◆ **WORK TO COMPLETE**: The entries underneath need to be duplicated exactly, with none omitted.

══════

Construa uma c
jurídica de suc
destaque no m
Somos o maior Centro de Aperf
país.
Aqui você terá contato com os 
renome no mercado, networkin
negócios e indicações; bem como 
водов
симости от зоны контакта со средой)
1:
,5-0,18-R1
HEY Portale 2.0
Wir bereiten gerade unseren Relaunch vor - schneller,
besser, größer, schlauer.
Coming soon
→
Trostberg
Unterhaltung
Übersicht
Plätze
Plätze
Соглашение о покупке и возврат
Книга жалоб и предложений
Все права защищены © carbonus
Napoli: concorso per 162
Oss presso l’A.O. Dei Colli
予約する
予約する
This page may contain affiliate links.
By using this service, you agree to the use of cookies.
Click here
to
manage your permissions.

══════

◆ **RESPONSE**:
Construa uma c
jurídica de suc
destaque no m
Somos o maior Centro de Aperf
país.
Aqui você terá contato com os 
renome no mercado, networkin
negócios e indicações; bem como 
водов
симости от зоны контакта со средой)
1:
,5-0,18-R1
HEY Portale 2.0
Wir bereiten gerade unseren Relaunch vor - schneller,
besser, größer, schlauer.
Coming soon
→
Trostberg
Unterhaltung
Übersicht
Plätze
Plätze
Соглашение о покупке и возврат
Книга жалоб и предложений
Все права защищены © carbonus
Napoli: concorso per 162
Oss presso l’A.O. Dei Colli
予約する
予約する
This page may contain affiliate links.
By using this service, you agree to the use of cookies.
Click here
to
manage your permissions.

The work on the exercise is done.